Retrieval-augmented generation (RAG) is the dominant pattern for grounding enterprise AI responses in approved internal knowledge. Enterprise-grade RAG requires strong retrieval quality, strict access control, and ongoing evaluation.

Why This Matters

  • Pure LLM generation lacks enterprise-specific context and governance.
  • RAG enables faster updates without frequent model retraining.
  • Grounded outputs reduce hallucination risk in regulated workflows.

Core Concepts

  • Retrieval quality as first-class concern: chunking, indexing, ranking.
  • Grounding fidelity: answer content must map to cited evidence.
  • Evaluation loops: offline and online measurements for reliability.

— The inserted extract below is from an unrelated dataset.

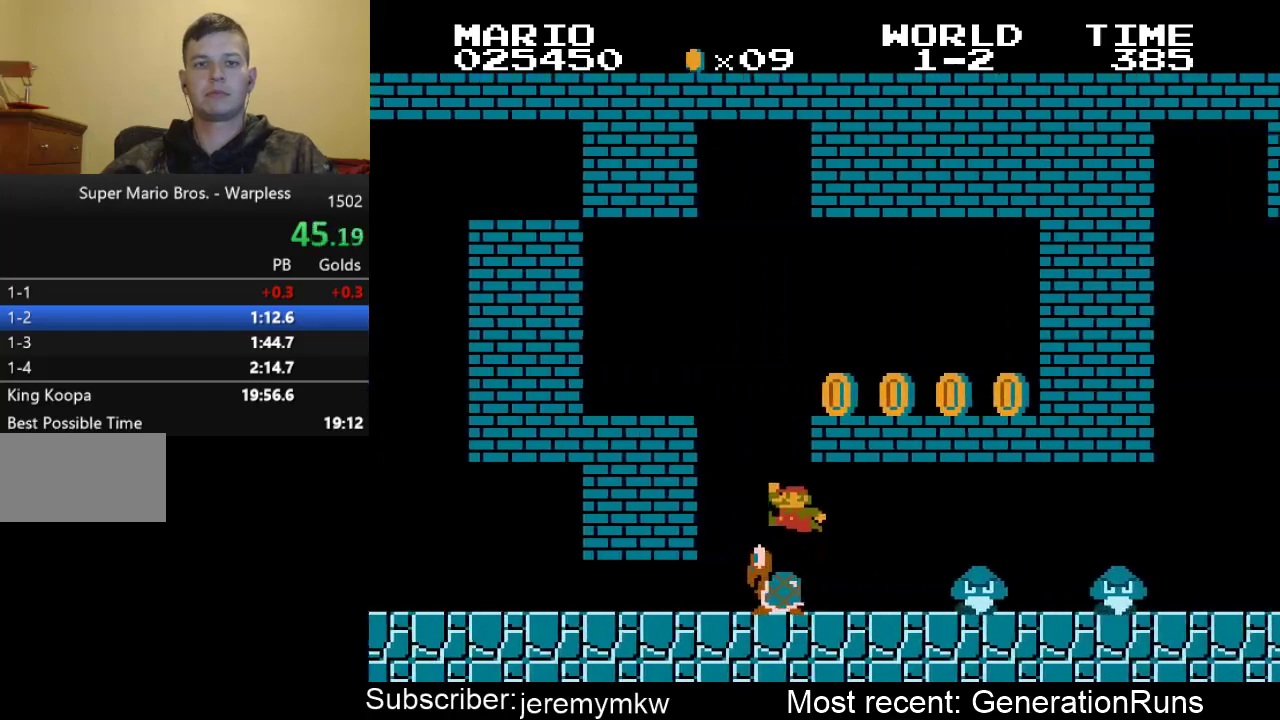
{"buttons": ["B", "DPAD_RIGHT"], "events": [[33, "DPAD_RIGHT", "down"], [167, "A", "down"], [333, "A", "up"]]}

Use this flow to set decision order, gate criteria, and rollout readiness before implementation starts.

Diagram

Implementation Steps

  1. Define use-case boundaries and knowledge sources.
  2. Design chunking strategy for domain content structures.
  3. Implement retrieval evaluation dataset and scoring baselines.
  4. Add entitlement filters and output safety checks.
  5. Monitor answer usefulness and citation correctness in production.

Realistic Example

An internal HR assistant used RAG over policy manuals and regional handbooks. By enforcing citation thresholds and low-confidence fallback, policy-related escalations dropped while user trust increased.

Senior Tech vs Dev Conversation

Senior Tech: Is better model enough to improve RAG quality? Dev: No. Retrieval and chunking quality usually dominate. Senior Tech: What should we monitor daily? Dev: Citation coverage, failed retrievals, and low-confidence fallback rate.

UX/UI Checklist

  • Answers visually separate generated text and cited evidence.
  • Confidence/fallback behavior is explicit to users.
  • Users can report incorrect grounding with one click.
  • Citation panels show source section, not only document title.

Common Pitfalls

  • Treating vector index as static after initial setup.
  • Using chunks too large for precise grounding.
  • Skipping domain-specific evaluation sets.